Ethan Nobles is the association executive of the Benton-Bryant Realtors Association and an attorney in Benton focusing on real estate, contracts, wills, trusts, incorporations and other areas of law as the mood strikes.

The Iowa State Bar Association released an opinion cautioning attorneys against calling each other unethical.

Arkansas attorneys might want to pay attention to what the Iowa State Bar had to say about name calling. Both Arkansas and Iowa have adopted the Model Rules of Professional Conduct and the Iowa State Bar based its decision on those rules.

At any rate, the Iowa State Bar received a bunch of inquiries this year that all pretty much asked the same question – does it violate the Iowa Rules of Professional Conduct if one attorney calls another unethical?

On Oct. 24, the Iowa State Bar released an opinion stating that lawyers in that state must not call another attorney unethical unless the intention is to report the allegedly shady attorney to the disciplinary board.

Here’s the thing. Rule 8.3 of the Iowa Rules of Professional Conduct states that a lawyer is ethically required to report another attorney who has committed a violation of those rules. Furthermore, a lawyer who does not report an allegedly unethical attorney may be in violation of Rule 8.4(a), which classifies any breach of the rules as professional misconduct.

It seems there was a problem in Iowa of some attorneys using a tactic through which one would threaten to turn another in for an ethics violation as a way to extort a favorable outcome to a case. If the allegedly unethical lawyer played ball, then no ethics violation was filed.

The Iowa State Bar said it is mandatory to report breaches of the Rules of Professional Conduct. Lawyers are prohibited from discretionary reporting, so using the threat of an ethics report as a bargaining tactic is a no-no.
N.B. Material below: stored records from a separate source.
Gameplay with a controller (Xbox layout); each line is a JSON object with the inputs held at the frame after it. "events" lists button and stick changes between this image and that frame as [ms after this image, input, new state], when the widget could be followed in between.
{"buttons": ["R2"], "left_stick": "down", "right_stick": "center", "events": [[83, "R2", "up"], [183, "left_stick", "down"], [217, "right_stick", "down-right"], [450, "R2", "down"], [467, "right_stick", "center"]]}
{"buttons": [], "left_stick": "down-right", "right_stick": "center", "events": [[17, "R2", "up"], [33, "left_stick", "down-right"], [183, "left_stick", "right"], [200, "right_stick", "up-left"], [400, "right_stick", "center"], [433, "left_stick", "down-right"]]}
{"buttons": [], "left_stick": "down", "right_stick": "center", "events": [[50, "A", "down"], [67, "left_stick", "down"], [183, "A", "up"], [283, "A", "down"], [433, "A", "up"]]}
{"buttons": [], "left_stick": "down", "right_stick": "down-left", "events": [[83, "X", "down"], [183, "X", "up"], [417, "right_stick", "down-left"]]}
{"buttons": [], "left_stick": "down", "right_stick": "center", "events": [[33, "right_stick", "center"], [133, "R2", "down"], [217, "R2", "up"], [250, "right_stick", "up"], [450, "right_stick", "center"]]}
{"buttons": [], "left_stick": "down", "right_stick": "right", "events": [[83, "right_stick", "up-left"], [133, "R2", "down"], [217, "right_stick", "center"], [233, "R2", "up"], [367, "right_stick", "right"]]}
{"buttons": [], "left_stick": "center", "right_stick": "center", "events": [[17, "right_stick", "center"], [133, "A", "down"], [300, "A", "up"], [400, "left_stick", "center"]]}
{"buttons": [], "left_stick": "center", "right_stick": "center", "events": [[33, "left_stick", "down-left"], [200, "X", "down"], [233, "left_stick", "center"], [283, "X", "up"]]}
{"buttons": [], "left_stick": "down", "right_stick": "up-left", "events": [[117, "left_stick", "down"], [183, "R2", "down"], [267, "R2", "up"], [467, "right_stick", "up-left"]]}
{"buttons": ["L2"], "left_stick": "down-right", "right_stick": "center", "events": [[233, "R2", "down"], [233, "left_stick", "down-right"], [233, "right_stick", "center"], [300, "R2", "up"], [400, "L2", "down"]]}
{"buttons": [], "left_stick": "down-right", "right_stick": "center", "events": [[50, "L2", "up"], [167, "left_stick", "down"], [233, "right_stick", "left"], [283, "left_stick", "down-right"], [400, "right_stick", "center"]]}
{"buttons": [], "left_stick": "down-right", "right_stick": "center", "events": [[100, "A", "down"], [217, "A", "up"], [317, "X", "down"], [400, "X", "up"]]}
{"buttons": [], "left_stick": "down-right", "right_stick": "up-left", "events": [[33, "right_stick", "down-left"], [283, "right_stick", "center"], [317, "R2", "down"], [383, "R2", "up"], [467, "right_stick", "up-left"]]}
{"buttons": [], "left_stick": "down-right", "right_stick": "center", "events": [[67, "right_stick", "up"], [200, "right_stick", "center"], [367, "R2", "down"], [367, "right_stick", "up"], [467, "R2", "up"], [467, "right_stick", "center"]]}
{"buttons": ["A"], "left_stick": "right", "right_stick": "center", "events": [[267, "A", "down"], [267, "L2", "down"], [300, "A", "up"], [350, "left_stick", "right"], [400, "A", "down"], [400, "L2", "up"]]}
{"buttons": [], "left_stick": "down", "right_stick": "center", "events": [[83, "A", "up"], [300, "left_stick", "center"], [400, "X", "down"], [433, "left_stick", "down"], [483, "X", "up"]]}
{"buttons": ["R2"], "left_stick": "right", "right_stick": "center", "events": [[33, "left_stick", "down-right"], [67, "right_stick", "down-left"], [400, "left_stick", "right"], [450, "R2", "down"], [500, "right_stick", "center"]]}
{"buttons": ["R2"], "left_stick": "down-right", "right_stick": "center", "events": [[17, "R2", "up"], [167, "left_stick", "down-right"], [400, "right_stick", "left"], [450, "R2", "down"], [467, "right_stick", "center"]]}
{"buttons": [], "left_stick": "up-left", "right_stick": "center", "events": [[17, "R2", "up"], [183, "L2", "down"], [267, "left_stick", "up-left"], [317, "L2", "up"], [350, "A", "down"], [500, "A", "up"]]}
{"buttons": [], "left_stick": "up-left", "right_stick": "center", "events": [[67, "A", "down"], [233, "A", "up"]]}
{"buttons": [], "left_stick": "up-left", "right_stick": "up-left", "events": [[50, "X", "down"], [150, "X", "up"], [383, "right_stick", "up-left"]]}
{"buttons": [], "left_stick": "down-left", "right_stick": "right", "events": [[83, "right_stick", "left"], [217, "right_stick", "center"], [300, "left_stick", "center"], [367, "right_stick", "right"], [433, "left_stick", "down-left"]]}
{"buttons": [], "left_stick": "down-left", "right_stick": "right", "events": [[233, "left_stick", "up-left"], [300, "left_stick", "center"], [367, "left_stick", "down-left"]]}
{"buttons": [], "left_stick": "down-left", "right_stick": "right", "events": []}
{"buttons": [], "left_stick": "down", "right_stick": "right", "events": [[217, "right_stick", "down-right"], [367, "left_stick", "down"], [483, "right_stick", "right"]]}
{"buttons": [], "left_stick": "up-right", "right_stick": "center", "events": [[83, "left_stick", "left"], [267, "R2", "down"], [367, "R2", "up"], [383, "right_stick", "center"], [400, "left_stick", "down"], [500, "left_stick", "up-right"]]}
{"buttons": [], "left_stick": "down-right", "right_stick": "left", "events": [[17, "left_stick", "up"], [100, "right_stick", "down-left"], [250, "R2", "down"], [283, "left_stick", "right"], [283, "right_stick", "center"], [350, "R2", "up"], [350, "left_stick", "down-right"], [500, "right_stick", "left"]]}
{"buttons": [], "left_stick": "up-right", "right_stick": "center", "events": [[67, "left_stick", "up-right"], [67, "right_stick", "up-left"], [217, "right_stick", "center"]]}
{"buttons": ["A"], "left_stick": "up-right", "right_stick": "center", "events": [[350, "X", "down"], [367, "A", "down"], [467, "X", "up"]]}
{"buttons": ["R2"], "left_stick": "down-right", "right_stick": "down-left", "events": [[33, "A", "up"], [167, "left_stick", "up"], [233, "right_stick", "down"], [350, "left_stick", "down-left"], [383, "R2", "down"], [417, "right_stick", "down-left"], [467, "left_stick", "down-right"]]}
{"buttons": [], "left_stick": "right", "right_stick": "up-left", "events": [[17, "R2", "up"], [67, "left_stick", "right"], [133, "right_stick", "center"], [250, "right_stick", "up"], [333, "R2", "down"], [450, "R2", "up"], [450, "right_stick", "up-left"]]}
The conclusion should come as no surprise to any attorney out there. We all had to take at least one ethics class in law school and learned that we were obliged to report unethical conduct. Reporting that conduct is one of the primary ways the legal profession polices itself.

Still, we could all use a refresher course from time to time and the Iowa State Bar may have provided one. It is not hard to imagine how the decision in Iowa might be applied to attorneys in Arkansas. In theory, we’re all using the same playbook so it makes sense that the same rules would apply to lawyers in both states.